A look at Iqbal
Ramesh Seth

WHEN I heard Mohammed Iqbal’s Sare Jahan se Achha.. on the radio, it was in the early 1940s and I was a student in Amritsar. This song was sung many a times in our school assembly. The song took my thought to the writer. It was but a short step to wonder about the metamorphosis that took place in his life and outlook. He took a complete U-turn, from being a poet of a nationalist hue, a votary of the composite culture of India, to becoming a poet of Islam only. Such turnarounds are always fascinating to study.

Allama Iqbal was a great poet, perhaps the greatest Urdu poet of his time. He broke new ground in covering a much larger ground in his poems compared to the earlier great poets of the nineteenth century. He had a rare control over written Urdu. His career as a poet can be divided into three phases.

His first phase as poet started when he was 20, in 1897-98, when burst upon the Urdu literary scene like a comet. During the next six years or so he was nationalist in his outlook and idealist in his poetry. It was rare for one so young, before he was even 30, to become so famous, and so deservedly.

It was upon his writings during this brief period that his reputation as a poet survives in India, and also in Pakistan. But that was the first, youthful idealist phase of his life when he wrote verse full of idealism. He wrote of Ram as the Prophet of Hind. He also wrote, Mazhab nahi sikhaataa aapas mein bair rakhana (religion does not teach us mutual animosity.) Iqbal of that time also used to stress his descent from the line of Hindu Kashmiri Pandits.

That idealistic phase lasted till 1905. The turning point came with his three years’ sojourn in England and Germany where he went in 1905 for higher studies. After returning to India in 1908 he never wrote anything which could even be remotely construed as nationalist in sentiment.

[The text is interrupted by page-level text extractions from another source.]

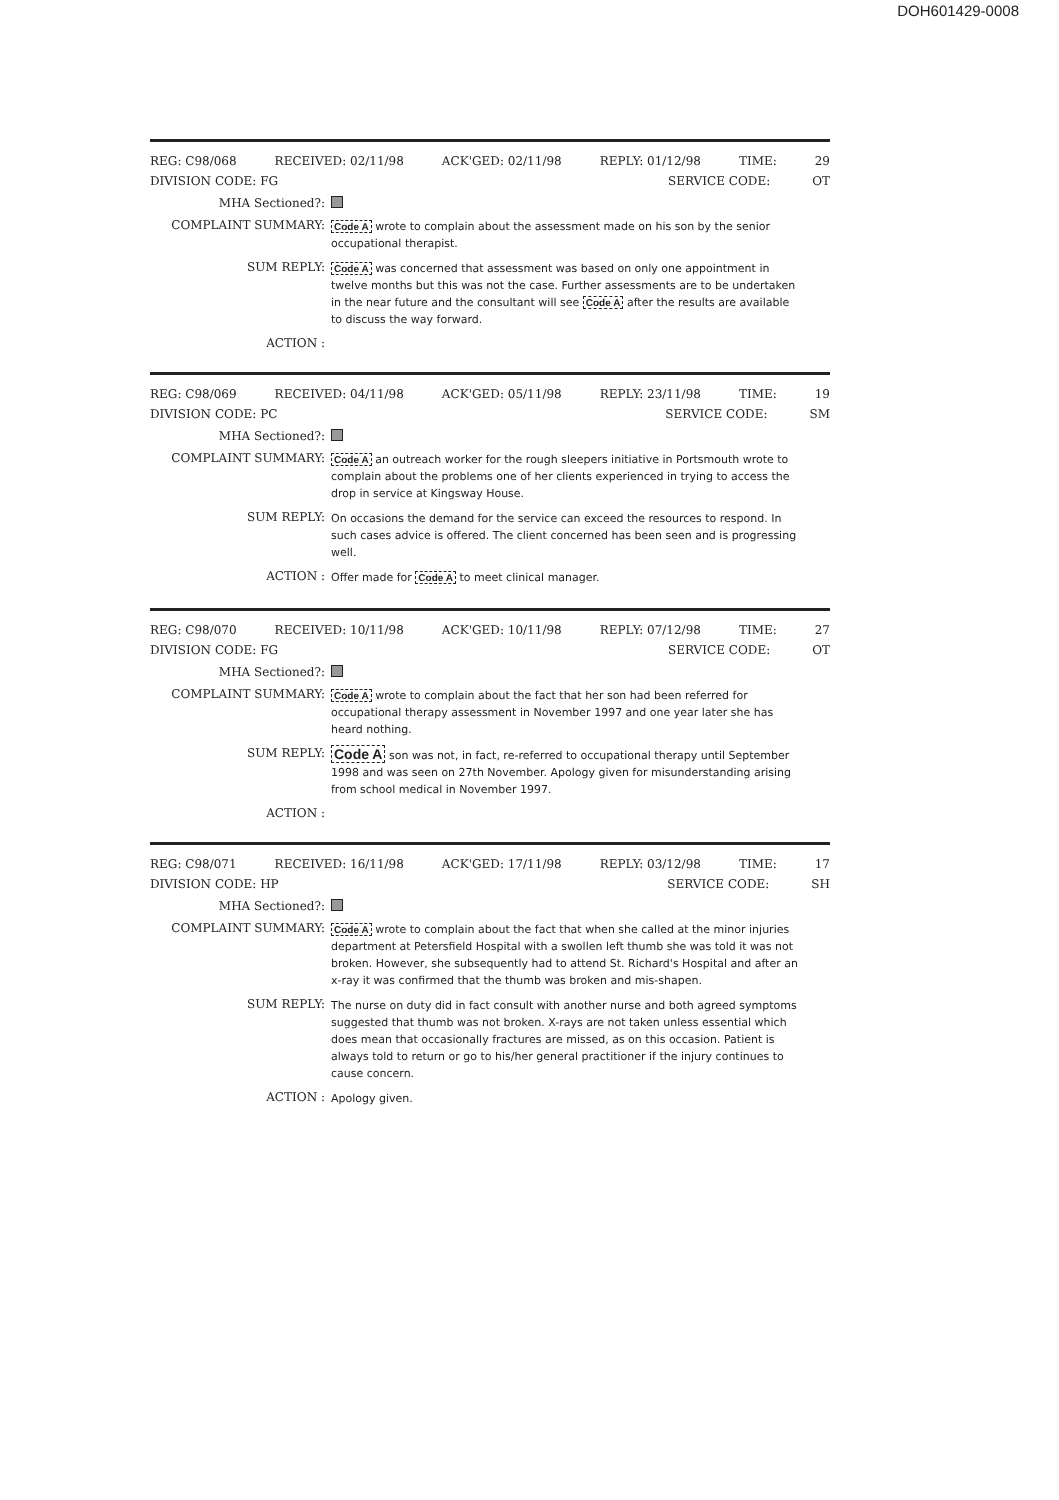DOH601429-0008
REG: C98/068 RECEIVED: 02/11/98 ACK'GED: 02/11/98 REPLY: 01/12/98 TIME: 29
DIVISION CODE: FG SERVICE CODE: OT
MHA Sectioned?:
COMPLAINT SUMMARY: Code A wrote to complain about the assessment made on his son by the senior occupational therapist.
SUM REPLY: Code A was concerned that assessment was based on only one appointment in twelve months but this was not the case. Further assessments are to be undertaken in the near future and the consultant will see Code A after the results are available to discuss the way forward.
ACTION :
REG: C98/069 RECEIVED: 04/11/98 ACK'GED: 05/11/98 REPLY: 23/11/98 TIME: 19
DIVISION CODE: PC SERVICE CODE: SM
MHA Sectioned?:
COMPLAINT SUMMARY: Code A an outreach worker for the rough sleepers initiative in Portsmouth wrote to complain about the problems one of her clients experienced in trying to access the drop in service at Kingsway House.
SUM REPLY: On occasions the demand for the service can exceed the resources to respond. In such cases advice is offered. The client concerned has been seen and is progressing well.
ACTION : Offer made for Code A to meet clinical manager.
REG: C98/070 RECEIVED: 10/11/98 ACK'GED: 10/11/98 REPLY: 07/12/98 TIME: 27
DIVISION CODE: FG SERVICE CODE: OT
MHA Sectioned?:
COMPLAINT SUMMARY: Code A wrote to complain about the fact that her son had been referred for occupational therapy assessment in November 1997 and one year later she has heard nothing.
SUM REPLY: Code A son was not, in fact, re-referred to occupational therapy until September 1998 and was seen on 27th November. Apology given for misunderstanding arising from school medical in November 1997.
ACTION :
REG: C98/071 RECEIVED: 16/11/98 ACK'GED: 17/11/98 REPLY: 03/12/98 TIME: 17
DIVISION CODE: HP SERVICE CODE: SH
MHA Sectioned?:
COMPLAINT SUMMARY: Code A wrote to complain about the fact that when she called at the minor injuries department at Petersfield Hospital with a swollen left thumb she was told it was not broken. However, she subsequently had to attend St. Richard's Hospital and after an x-ray it was confirmed that the thumb was broken and mis-shapen.
SUM REPLY: The nurse on duty did in fact consult with another nurse and both agreed symptoms suggested that thumb was not broken. X-rays are not taken unless essential which does mean that occasionally fractures are missed, as on this occasion. Patient is always told to return or go to his/her general practitioner if the injury continues to cause concern.
ACTION : Apology given.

His second phase started with two major philosophic poems, Shikwa (in 1911) and Jawa-be- Shikwa (in 1912) both of which were masterpieces. It was the phase as a Muslim poet. In the first poem he, as a Muslim, makes complaint to God about the pitiable condition of Muslims. In the second, the God replies to the complaint. As Iqbal advanced in age and his commitment to the Islamic cause deepened, his partiality for a common composite culture receded. Only his Islamic identity became important to him. His metamorphosis was so complete that instead of his earlier evocation Hindi hain hum, vatan hai Hindostan hamara, (We are Indian and India is our motherland,) he now wrote Muslim hain hum, vatan hai sara jahan hamara, (We are Muslims and the entire world belongs to us.) Instead of the other non-Muslim Indians now non-Indian Muslims, the Arabs and the Persians became his new brethren, merely because they were Muslims. He even forgot his Kashmiri Pandit ancestry.

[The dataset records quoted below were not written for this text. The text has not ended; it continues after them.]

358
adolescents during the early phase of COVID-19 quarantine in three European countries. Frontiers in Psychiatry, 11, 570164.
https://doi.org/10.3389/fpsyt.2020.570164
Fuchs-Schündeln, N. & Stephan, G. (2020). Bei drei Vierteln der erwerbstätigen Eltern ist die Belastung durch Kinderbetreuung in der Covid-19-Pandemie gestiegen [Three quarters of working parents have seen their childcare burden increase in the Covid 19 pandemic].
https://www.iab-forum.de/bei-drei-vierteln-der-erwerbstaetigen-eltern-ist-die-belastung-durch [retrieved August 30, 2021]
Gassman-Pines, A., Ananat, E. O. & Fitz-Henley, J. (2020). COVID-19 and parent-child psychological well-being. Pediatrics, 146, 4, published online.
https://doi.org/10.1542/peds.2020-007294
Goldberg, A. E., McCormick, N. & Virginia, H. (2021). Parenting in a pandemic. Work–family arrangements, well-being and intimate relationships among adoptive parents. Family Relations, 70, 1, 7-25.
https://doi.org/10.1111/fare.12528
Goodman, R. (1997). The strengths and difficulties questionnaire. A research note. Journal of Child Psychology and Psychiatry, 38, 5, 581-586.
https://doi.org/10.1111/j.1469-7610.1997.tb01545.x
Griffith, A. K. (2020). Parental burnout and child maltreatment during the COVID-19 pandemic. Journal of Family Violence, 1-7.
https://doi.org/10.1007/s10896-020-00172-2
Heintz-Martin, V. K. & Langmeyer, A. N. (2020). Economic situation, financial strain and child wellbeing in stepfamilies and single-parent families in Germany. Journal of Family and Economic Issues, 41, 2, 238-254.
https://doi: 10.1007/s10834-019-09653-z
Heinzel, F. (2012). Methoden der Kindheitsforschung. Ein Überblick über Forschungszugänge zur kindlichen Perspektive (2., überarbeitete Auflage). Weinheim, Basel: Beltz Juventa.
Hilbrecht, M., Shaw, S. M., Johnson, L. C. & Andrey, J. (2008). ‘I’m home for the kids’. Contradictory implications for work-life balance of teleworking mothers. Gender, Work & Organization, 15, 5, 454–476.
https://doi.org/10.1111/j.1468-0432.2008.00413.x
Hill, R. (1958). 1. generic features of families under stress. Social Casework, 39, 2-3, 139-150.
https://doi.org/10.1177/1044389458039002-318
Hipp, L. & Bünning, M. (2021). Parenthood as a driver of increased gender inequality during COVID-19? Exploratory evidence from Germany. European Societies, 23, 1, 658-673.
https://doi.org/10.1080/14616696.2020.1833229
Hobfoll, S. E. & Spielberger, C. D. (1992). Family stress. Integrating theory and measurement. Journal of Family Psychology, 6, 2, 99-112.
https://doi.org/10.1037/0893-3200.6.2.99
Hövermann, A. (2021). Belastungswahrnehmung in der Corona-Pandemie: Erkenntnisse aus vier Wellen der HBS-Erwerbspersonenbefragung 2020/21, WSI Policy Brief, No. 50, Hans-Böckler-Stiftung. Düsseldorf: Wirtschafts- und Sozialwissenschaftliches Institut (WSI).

Iqbal’s third phase as a poet started when, under some mistaken belief, he started writing in sterile, fossilised Persian instead of lively Urdu. The Persian-knowing Indians, who learn Persian from hundred years’ old traditions, had not kept up with the living Persian language of Iran. It is tragic that those great works of Iqbal have remained beyond the reach of common Indians, Muslims included. And they are hardly noticed in Iran for being written in a quaint, fossilised language. It was a case of falling between the two stools.